While the hole in the wall has been fixed, there is still a lot that needs to be done to get the place completely restored.
This year, Paepae o He‘eia plans to develop and feature various products and services from the fishpond and make them available to the public. In doing so, they aim to mutually benefit the fishpond and those whom it can nourish.
“Fishponds are important places where we as kanaka (Native Hawaiians) can train ourselves to regain our ability and capacity to self-govern,” Paishon-Duarte said.

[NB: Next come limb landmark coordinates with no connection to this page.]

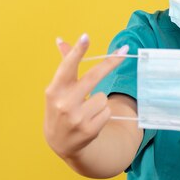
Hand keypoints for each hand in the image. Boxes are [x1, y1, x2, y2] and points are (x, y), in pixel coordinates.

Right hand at [43, 33, 128, 159]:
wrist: (61, 143)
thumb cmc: (60, 108)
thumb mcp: (57, 89)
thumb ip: (65, 65)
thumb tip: (61, 40)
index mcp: (54, 90)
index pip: (67, 67)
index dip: (77, 52)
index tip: (86, 37)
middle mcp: (64, 103)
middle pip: (93, 77)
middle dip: (110, 63)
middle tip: (125, 49)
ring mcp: (76, 118)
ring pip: (102, 97)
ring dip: (99, 102)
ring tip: (86, 110)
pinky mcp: (89, 130)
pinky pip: (107, 111)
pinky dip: (102, 114)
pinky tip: (90, 120)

Many DOE, private and charter schools, as well as Hawai‘i Pacific University and UH Mānoa have made trips to He‘eia fishpond to help Paepae o He‘eia in its restorative projects, while learning about intellectual, physical and spiritual sustenance for the community.
Every year, about 3,000 students visit the fishpond and contribute to the labor force while learning how to take care of the land.
“The fishpond produces something positive in the community that creates a sense of pride and excitement,” Kawelo said.
This semester, students from WCC’s Interdisciplinary 201: The Ahupua‘a course worked with Paepae o He‘eia for four weeks as they examined the traditional Hawaiian approach to natural resource development, utilization, exploitation and management.
“There is so much to learn from the past that you can’t appreciate through technology,” said student Noah Foti.
Paepae o He‘eia hosts workdays for the community every second and fourth Saturday of the month from 8:30 to noon and provides lunch.
“The community is more than welcome to come down and talk story with us and get involved in any way that they can,” Kotubetey said.